[Task]
Both the line containing "(248) | (196) |" and the line containing "Other investments" belong to the span. Output exactly that span from the listing below, and nothing outside it.

[Source data]
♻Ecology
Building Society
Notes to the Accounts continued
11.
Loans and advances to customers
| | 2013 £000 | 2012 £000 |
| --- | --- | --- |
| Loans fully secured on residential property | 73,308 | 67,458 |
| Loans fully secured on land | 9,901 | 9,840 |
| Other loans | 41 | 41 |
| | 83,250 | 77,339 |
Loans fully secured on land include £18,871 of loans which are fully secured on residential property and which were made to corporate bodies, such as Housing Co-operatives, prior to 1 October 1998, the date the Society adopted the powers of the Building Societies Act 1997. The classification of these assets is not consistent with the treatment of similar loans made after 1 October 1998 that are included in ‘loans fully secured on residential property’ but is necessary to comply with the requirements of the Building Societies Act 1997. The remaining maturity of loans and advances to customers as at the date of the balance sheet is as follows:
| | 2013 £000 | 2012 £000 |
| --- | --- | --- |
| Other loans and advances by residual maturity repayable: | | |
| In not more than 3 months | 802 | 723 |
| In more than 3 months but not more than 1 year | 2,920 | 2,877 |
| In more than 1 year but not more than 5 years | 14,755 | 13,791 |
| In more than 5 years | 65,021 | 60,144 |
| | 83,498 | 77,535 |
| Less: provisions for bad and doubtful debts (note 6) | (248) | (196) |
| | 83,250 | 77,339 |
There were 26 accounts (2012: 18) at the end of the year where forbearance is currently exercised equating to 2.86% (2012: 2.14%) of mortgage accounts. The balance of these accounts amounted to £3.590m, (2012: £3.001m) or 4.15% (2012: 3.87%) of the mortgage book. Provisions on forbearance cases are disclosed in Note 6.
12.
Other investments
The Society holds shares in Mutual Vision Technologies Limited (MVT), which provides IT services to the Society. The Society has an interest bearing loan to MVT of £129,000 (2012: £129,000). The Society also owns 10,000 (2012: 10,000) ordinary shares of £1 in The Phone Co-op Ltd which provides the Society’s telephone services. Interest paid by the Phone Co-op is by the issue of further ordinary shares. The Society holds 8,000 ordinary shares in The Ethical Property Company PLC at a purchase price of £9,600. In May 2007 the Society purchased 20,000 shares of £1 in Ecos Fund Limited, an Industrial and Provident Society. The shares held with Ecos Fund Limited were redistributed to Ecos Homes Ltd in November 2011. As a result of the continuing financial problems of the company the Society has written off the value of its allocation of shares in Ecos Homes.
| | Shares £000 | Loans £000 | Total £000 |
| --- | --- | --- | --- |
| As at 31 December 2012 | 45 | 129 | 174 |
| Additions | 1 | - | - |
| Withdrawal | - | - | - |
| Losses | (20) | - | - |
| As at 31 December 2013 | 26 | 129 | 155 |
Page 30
...
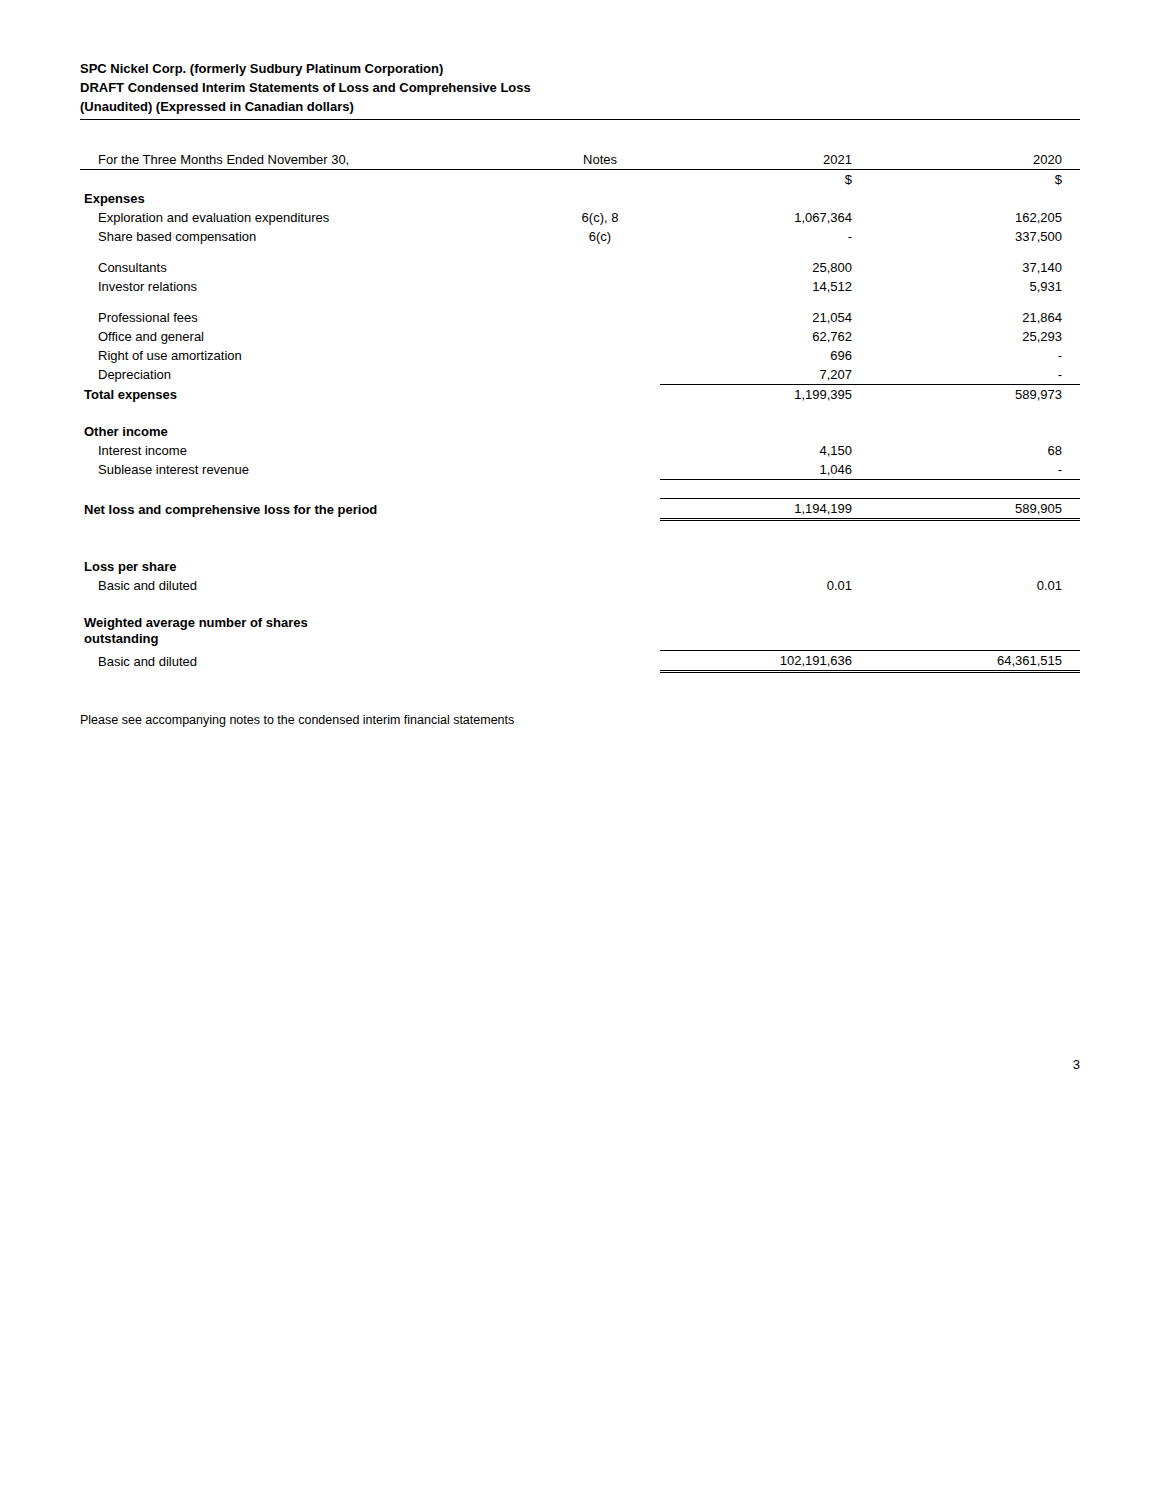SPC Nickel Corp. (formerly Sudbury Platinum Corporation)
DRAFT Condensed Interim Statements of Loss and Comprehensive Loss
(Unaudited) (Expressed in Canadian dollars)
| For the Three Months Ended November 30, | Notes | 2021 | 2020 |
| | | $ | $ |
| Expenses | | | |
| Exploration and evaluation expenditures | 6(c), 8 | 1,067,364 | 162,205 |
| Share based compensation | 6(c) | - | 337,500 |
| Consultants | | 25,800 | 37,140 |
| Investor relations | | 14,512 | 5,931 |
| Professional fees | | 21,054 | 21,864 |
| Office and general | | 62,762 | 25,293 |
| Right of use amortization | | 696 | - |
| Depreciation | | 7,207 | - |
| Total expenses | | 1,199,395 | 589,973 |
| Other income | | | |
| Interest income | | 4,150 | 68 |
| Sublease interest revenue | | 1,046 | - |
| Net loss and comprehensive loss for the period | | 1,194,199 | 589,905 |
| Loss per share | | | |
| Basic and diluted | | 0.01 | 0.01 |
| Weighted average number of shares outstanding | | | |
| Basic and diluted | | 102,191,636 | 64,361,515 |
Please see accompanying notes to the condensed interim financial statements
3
* * *
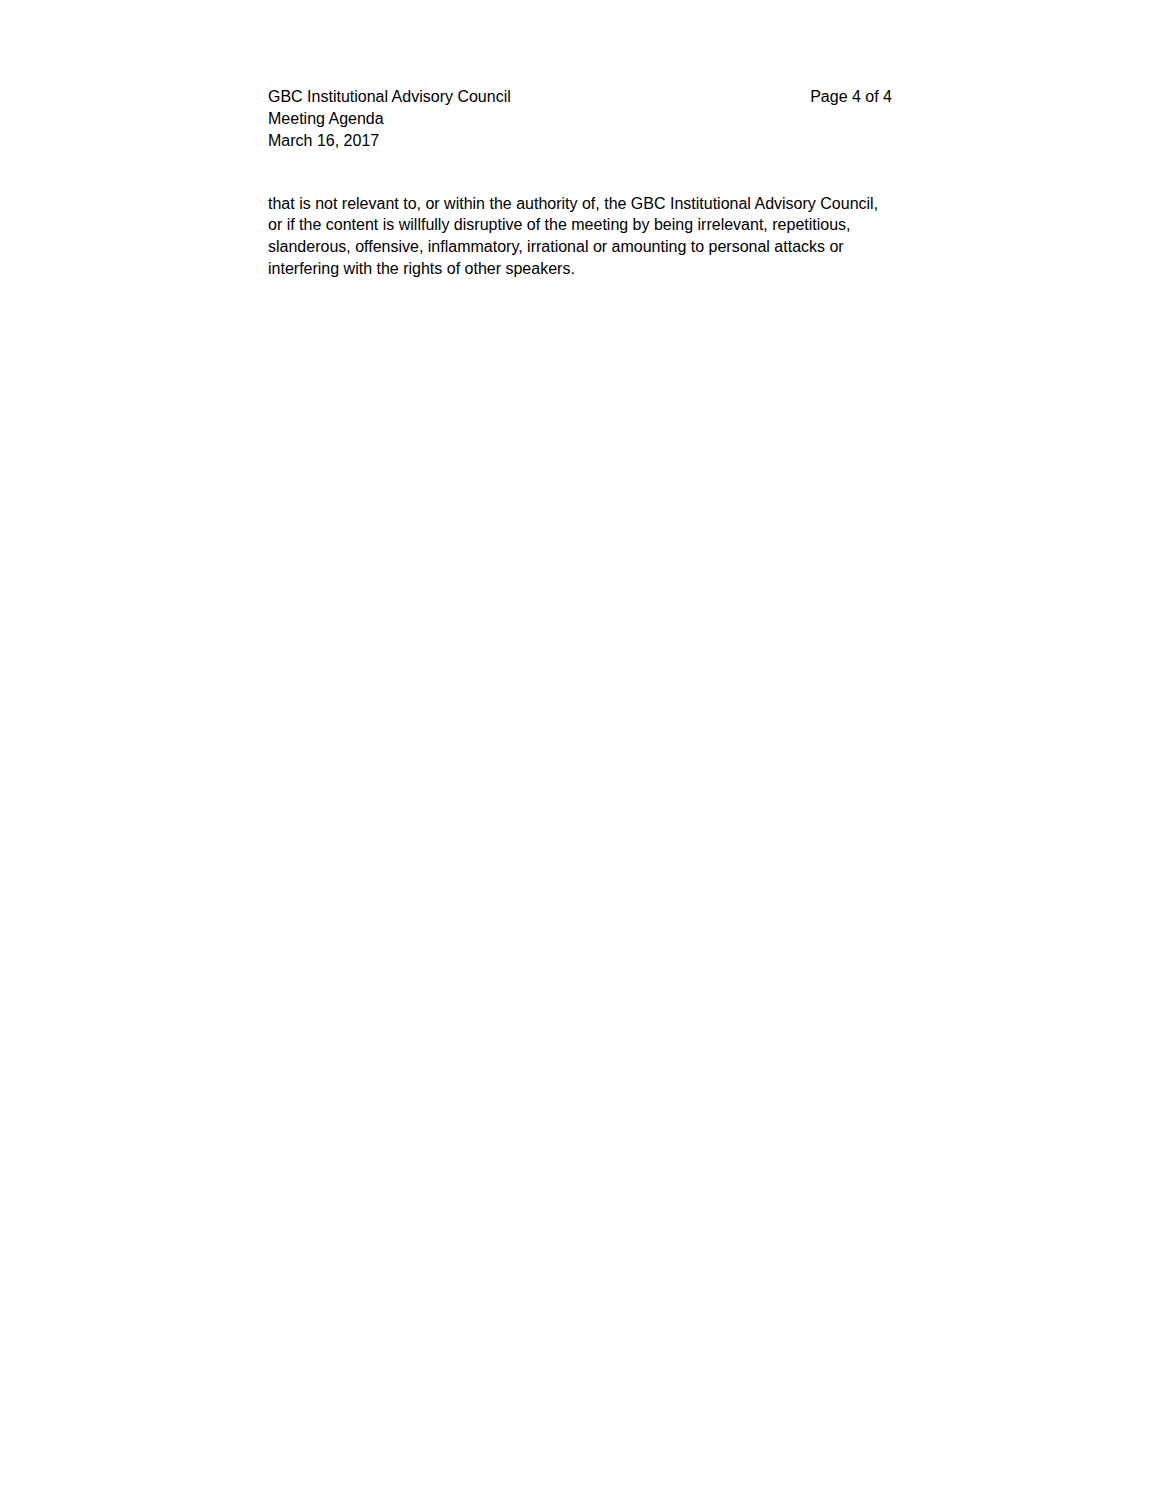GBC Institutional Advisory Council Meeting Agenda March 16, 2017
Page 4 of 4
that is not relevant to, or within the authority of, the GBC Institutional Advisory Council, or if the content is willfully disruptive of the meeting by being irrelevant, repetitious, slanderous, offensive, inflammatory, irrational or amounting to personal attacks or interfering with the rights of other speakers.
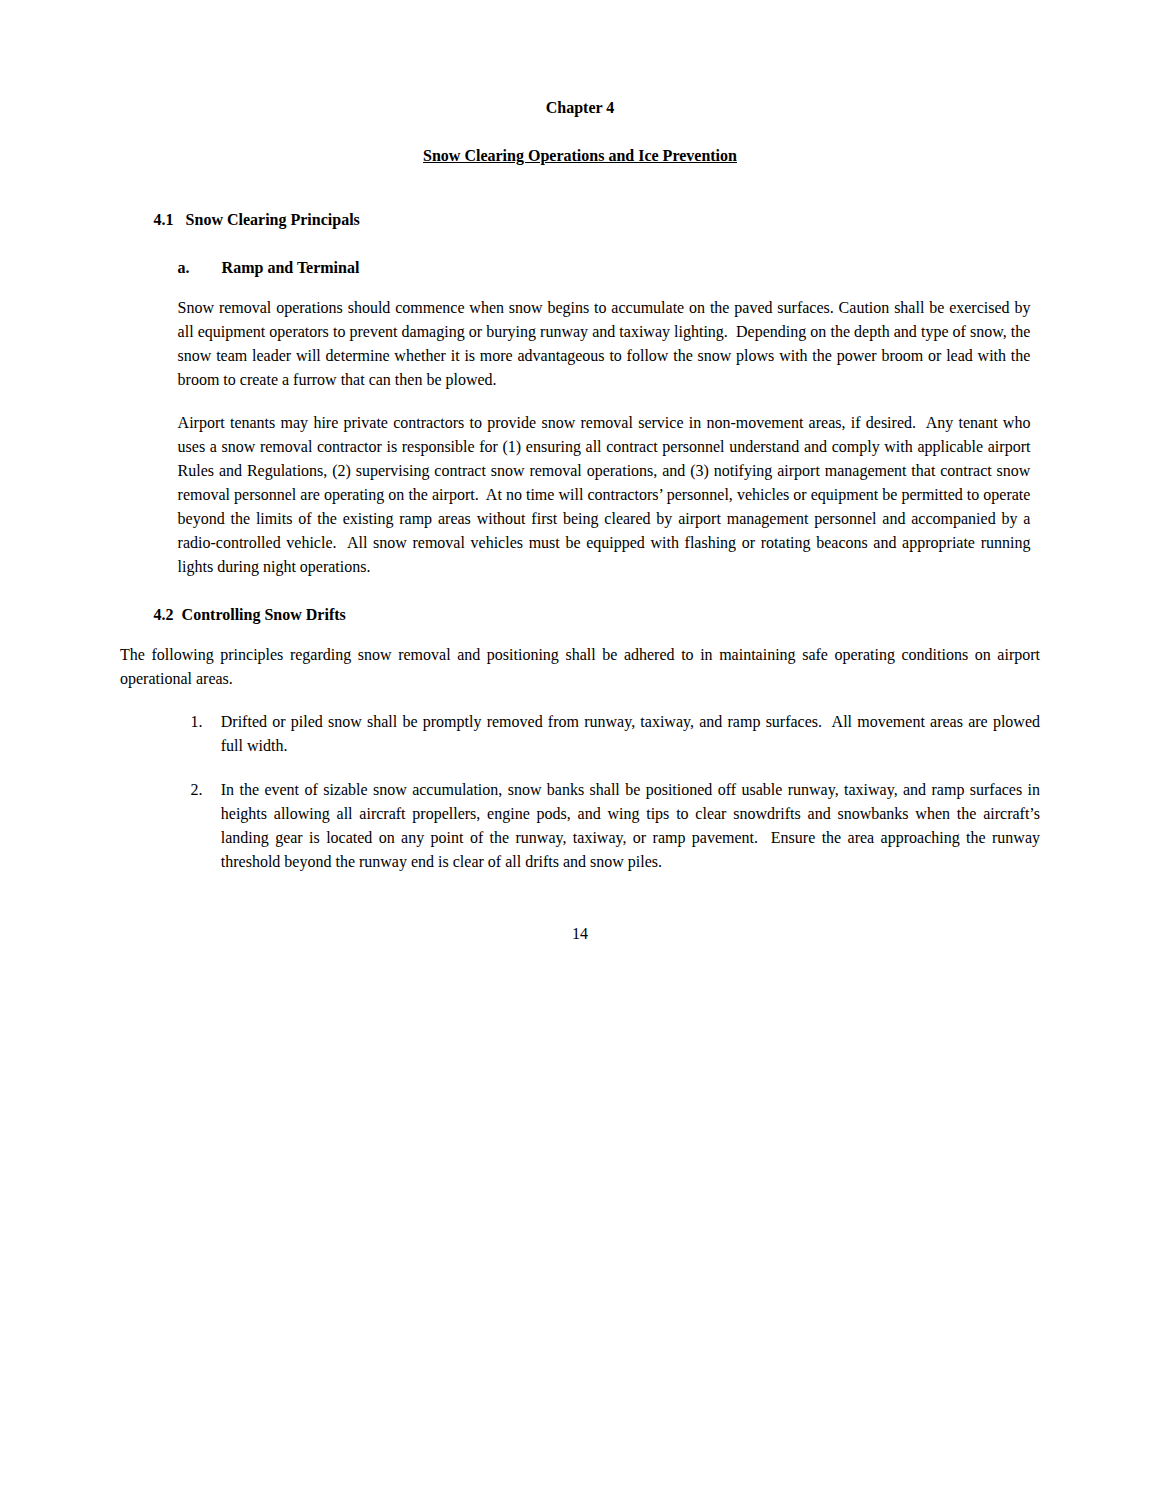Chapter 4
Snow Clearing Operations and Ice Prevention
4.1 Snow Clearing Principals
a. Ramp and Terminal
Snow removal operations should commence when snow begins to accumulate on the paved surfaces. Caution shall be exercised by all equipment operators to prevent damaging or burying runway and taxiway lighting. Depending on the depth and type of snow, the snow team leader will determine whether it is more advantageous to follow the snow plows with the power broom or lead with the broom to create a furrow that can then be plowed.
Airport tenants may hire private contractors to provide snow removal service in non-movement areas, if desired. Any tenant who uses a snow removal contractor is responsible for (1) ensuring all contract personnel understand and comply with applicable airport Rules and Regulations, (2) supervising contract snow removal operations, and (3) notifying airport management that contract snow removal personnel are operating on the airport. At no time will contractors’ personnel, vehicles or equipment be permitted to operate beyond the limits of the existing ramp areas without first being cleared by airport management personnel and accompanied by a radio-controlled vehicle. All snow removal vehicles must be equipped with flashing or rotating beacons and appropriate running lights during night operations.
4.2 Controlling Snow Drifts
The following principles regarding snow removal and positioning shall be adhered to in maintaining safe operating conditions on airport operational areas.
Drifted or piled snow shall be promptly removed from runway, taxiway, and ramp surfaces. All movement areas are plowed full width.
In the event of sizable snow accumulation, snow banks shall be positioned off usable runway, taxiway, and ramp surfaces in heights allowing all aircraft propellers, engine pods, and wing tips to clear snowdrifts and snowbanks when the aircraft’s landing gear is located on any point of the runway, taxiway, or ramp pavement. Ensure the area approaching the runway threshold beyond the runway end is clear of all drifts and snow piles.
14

[Task answer]
| Less: provisions for bad and doubtful debts (note 6) | (248) | (196) |
| | 83,250 | 77,339 |
There were 26 accounts (2012: 18) at the end of the year where forbearance is currently exercised equating to 2.86% (2012: 2.14%) of mortgage accounts. The balance of these accounts amounted to £3.590m, (2012: £3.001m) or 4.15% (2012: 3.87%) of the mortgage book. Provisions on forbearance cases are disclosed in Note 6.
12.
Other investments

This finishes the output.